Upholding constitutional principles is not an appropriate role for a member of the Federal Election Commission, Democratic Commissioner Ann Ravel said on Thursday.
The comments came as part of a growing debate over a recent vote by Democrats on the commission to impose a penalty on Fox News for holding a Republican presidential debate. Democrats contended that the network should have been forced to include Mark Everson, a former IRS commissioner who ran for the GOP nomination, in one of the debates.
"We responded ... in our view, in a nonpartisan way, in a way that was consistent with the clear law," said Ravel, who also chaired the agency last year. "My role in the commission is not to apply constitutional principles because I'm not on the Supreme Court. If I were, I'd be happy to do so. We're a regulatory agency and our role is to follow the law and apply the law."
Her comment, which came in an interview with the Washington Post, seemed to contradict a statement Ravel made in May when she qualified her support for more regulations on the Internet. "I feel very strongly about the First Amendment and the rights of the press," she said at the time. "My point is that the Internet has advanced greatly ... and the FEC's rules about it are, potentially, obsolete. Our role is to talk about them."
On Thursday, Ravel issued a statement explaining her support for penalizing Fox, which would have included a $5,000 fine.
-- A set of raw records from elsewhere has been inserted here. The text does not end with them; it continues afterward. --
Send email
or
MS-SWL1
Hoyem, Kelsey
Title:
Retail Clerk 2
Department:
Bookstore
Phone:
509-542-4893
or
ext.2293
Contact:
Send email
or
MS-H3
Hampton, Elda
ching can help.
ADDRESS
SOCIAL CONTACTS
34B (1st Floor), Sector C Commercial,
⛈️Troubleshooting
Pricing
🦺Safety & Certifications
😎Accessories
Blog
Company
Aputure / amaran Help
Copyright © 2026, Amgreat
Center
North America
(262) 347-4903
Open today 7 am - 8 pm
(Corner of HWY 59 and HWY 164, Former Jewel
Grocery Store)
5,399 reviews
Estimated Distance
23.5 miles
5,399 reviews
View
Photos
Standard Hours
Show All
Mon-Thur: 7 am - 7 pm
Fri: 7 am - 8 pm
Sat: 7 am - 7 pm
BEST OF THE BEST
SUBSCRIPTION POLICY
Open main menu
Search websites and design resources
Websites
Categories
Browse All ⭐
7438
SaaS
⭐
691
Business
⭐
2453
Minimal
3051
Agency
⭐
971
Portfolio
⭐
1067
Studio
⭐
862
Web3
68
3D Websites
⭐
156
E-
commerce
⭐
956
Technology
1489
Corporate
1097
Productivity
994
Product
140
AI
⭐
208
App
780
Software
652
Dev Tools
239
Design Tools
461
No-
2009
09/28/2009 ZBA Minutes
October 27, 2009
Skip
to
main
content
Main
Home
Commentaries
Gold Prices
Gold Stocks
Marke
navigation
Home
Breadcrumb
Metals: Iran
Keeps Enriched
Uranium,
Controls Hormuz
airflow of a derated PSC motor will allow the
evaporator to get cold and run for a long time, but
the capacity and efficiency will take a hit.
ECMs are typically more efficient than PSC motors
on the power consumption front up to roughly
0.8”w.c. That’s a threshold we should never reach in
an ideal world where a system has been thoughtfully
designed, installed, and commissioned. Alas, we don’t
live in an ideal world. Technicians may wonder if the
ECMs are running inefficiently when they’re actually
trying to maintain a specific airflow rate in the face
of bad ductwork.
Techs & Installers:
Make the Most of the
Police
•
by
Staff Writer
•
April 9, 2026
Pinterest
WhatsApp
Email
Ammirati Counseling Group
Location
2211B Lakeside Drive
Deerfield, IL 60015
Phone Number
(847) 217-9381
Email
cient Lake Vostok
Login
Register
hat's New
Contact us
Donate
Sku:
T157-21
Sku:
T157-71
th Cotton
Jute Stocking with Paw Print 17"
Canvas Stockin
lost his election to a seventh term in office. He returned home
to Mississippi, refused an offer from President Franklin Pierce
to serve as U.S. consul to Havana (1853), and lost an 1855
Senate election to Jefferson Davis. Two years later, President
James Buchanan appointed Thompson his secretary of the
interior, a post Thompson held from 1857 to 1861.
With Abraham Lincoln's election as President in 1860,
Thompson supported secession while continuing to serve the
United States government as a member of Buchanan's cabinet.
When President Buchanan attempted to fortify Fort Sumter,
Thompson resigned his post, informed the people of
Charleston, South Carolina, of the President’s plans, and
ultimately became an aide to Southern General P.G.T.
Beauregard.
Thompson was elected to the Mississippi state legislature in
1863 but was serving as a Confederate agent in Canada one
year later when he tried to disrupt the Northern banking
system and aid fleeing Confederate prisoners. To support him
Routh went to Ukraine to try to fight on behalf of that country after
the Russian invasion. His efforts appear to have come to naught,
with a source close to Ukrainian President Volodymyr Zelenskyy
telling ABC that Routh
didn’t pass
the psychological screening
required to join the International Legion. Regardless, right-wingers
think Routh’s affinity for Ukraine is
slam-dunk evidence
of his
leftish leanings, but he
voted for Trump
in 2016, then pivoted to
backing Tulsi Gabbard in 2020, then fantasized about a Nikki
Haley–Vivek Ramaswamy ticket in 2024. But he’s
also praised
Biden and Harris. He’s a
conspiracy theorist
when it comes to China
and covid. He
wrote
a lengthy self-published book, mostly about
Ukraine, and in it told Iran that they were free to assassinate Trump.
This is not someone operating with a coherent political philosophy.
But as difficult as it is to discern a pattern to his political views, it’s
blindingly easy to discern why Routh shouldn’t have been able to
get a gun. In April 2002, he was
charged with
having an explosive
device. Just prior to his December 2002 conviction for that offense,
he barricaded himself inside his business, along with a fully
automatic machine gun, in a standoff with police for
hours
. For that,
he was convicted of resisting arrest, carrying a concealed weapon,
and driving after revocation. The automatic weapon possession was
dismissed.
The network's decision to switch the participation criteria for a debate "from relying upon an objective numerical criteria of recent national polls to instead [requiring] a candidate's name be 'consistently' offered in recent national [polling] ... transformed the debate-eligibility rules and provided no guidance for candidates or the public on the application of the new standards," Ravel wrote, adding that the action amounted to "promoting pre-chosen candidates."